PROBLEM DETAILS | List every defined term that the letter of intent below introduces in quotation marks inside parentheses.

TEXT SEGMENT |
━━━━━━━━━━━━━━━━━━━━

Exhibit 43
LETTER OF INTENT
This Letter of Intent is entered into as of September 25,
1998 by and among Rally's Hamburgers, Inc. ("Rally's"), Checkers
Drive-In Restaurants, Inc. ("Checkers") and GIANT GROUP, LTD.
("GIANT") with respect to a series of transactions pursuant to
which Rally's would acquire Checkers and GIANT (the "Merger").
While the terms and conditions of the transactions will be set
forth in definitive documentation to be negotiated among the
parties, the principal terms of the transactions are as follows:
1. Rally's, Checkers and GIANT would enter into a merger
agreement pursuant to which Checkers and GIANT would become
wholly-owned subsidiaries of Rally's in a tax-free
reorganization, and Rally's would change its corporate name
to "Checkers Drive-In Restaurants, Inc." or a variant
thereof. The holders of Checkers' common stock would
receive in the Merger, for each share of Checkers' common
stock held, 0.5 shares of Rally's common stock (the
"Checkers Merger Consideration"), and the holders of GIANT's
common stock would receive in the Merger, for each share of
GIANT's common stock held, 10.48 shares of Rally's common
stock (the "GIANT Merger Consideration" and collectively
with the Checkers Merger Consideration, the "Merger
Consideration").

━━━━━━━━━━━━━━━━━━━━

INFORMATION GIVEN |

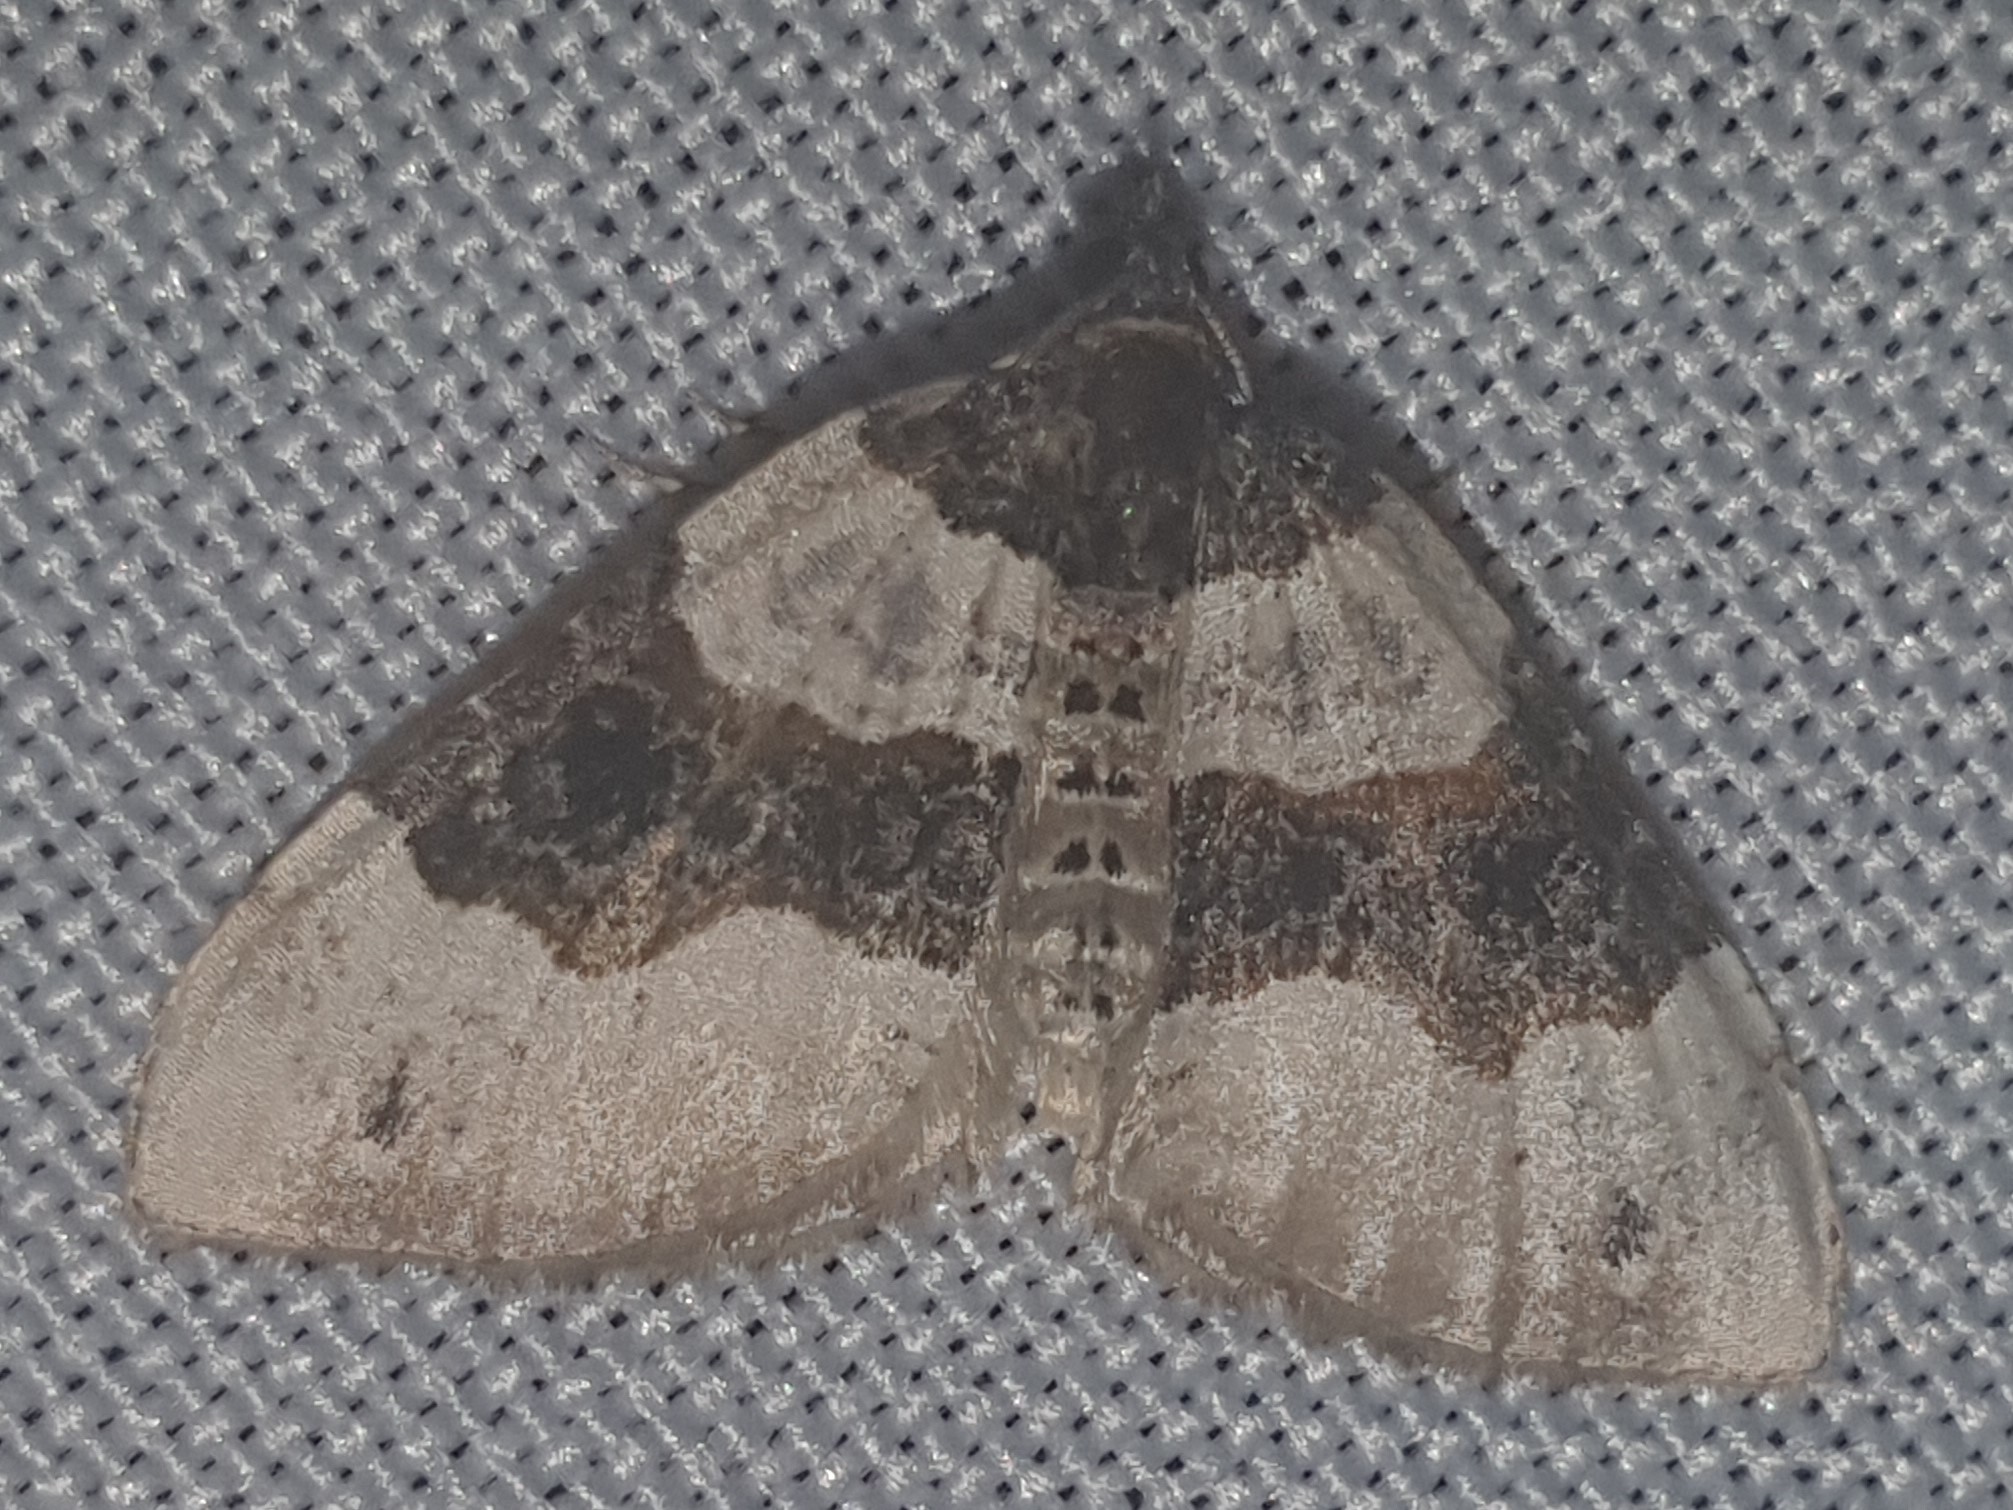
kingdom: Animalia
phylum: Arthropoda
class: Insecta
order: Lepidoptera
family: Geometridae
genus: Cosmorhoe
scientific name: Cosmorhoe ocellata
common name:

━━━━━━━━━━━━━━━━━━━━

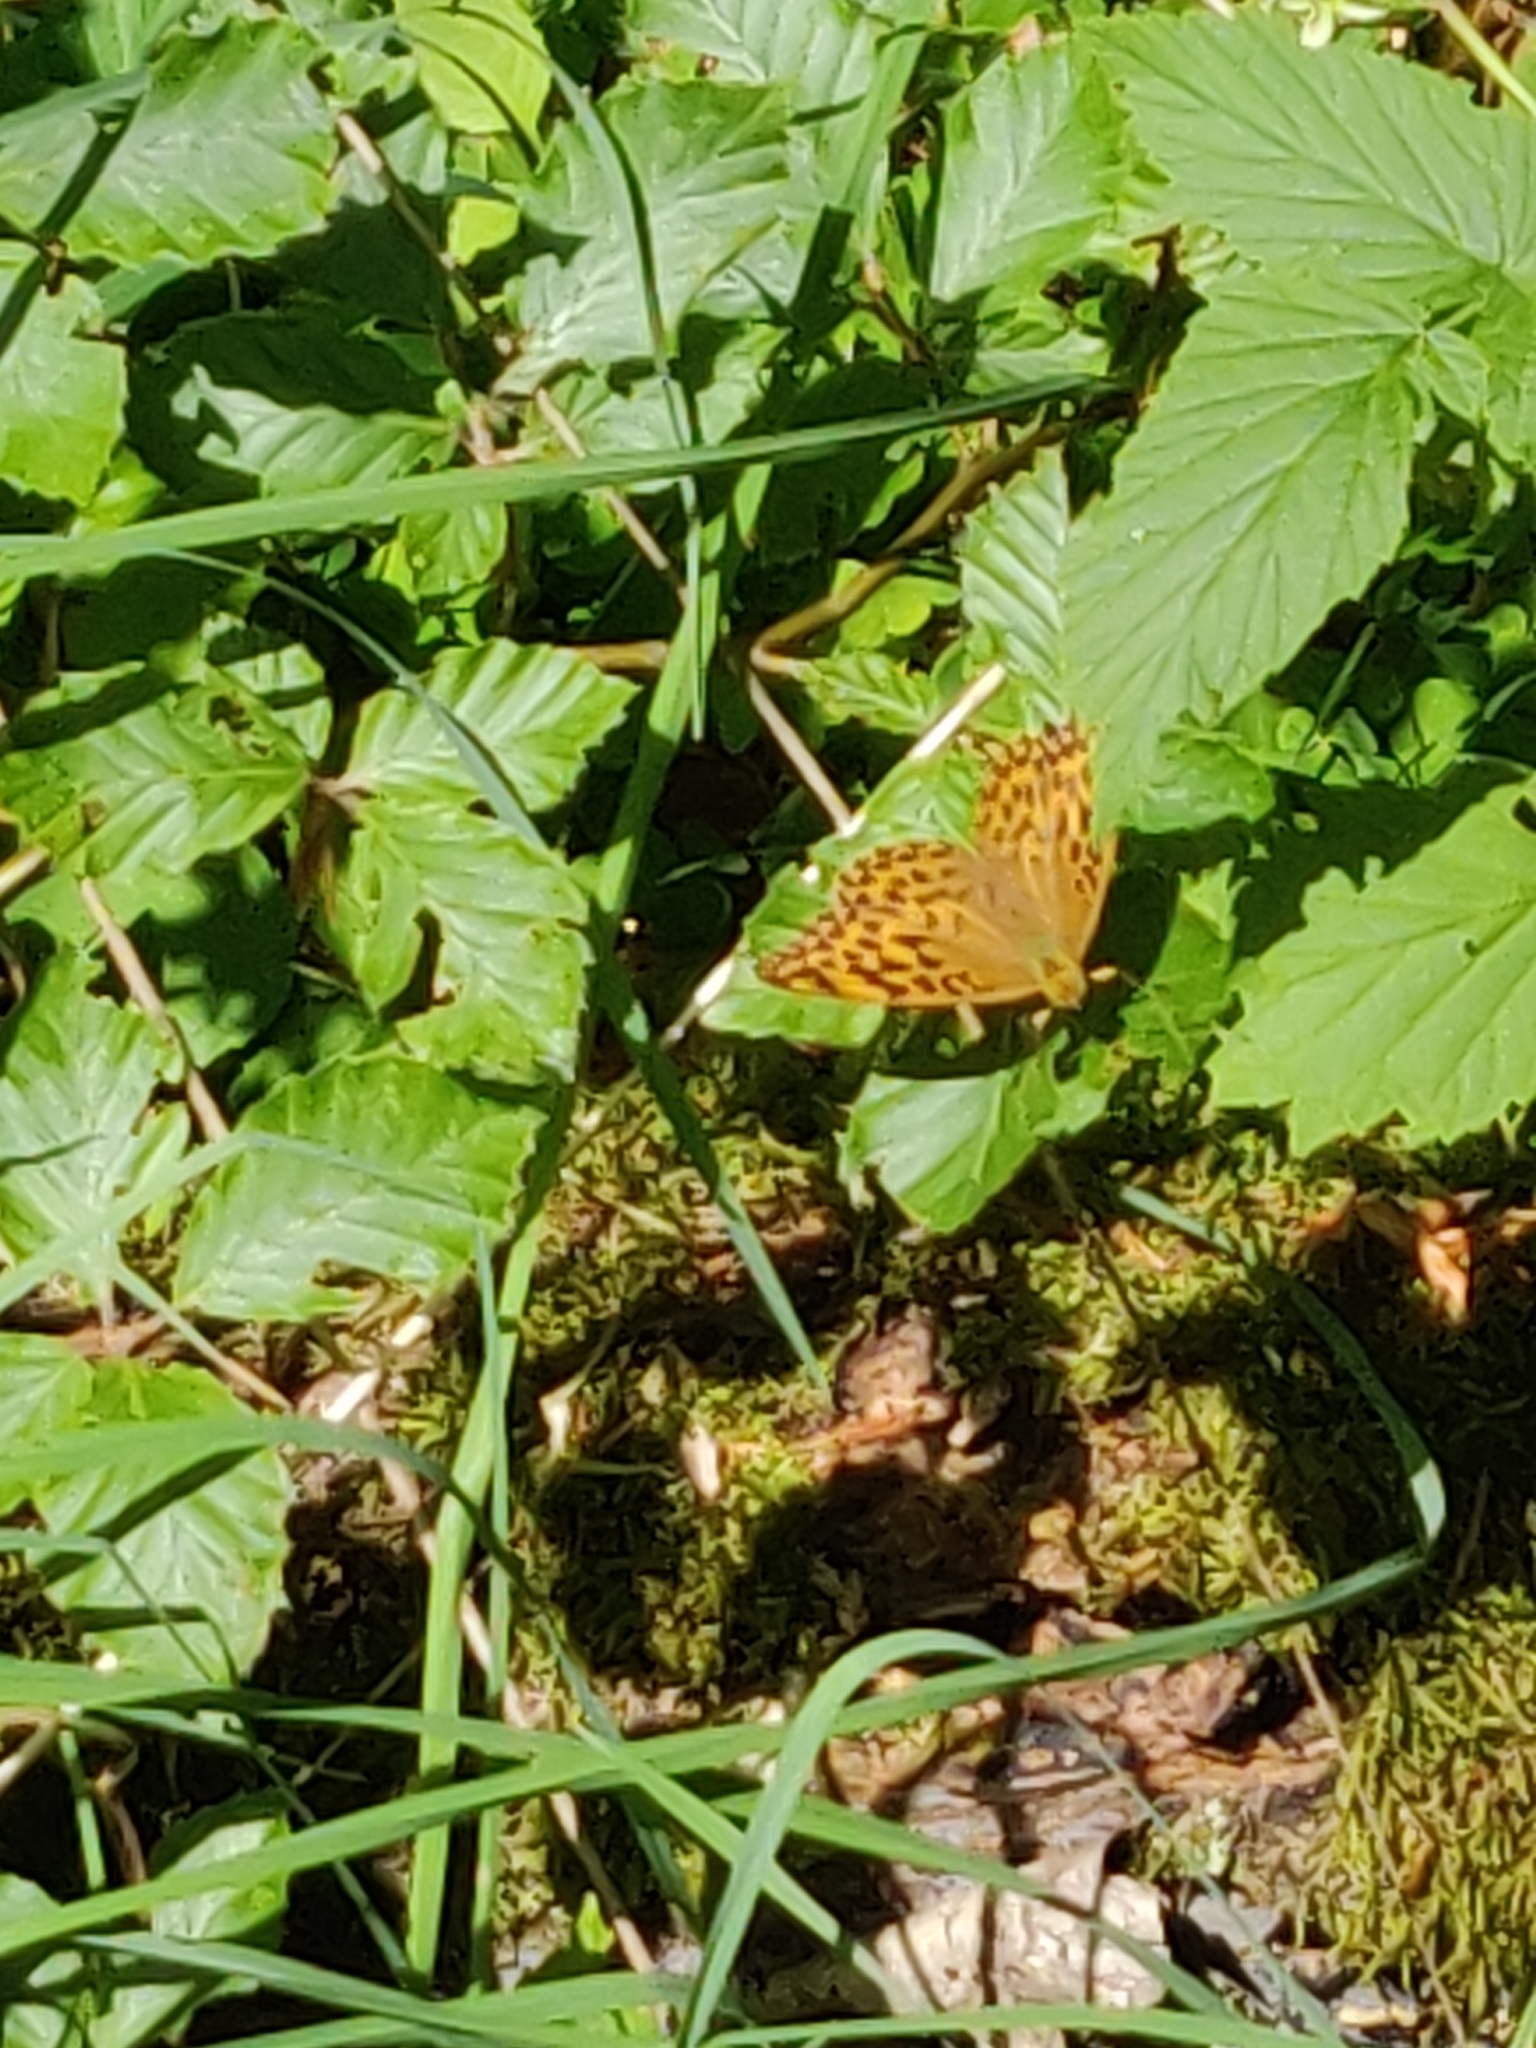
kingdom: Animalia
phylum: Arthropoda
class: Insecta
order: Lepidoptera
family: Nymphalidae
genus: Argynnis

━━━━━━━━━━━━━━━━━━━━

EXERCISE RESULT | Rally's; Checkers; GIANT; Merger; Checkers Merger Consideration; GIANT Merger Consideration; Merger Consideration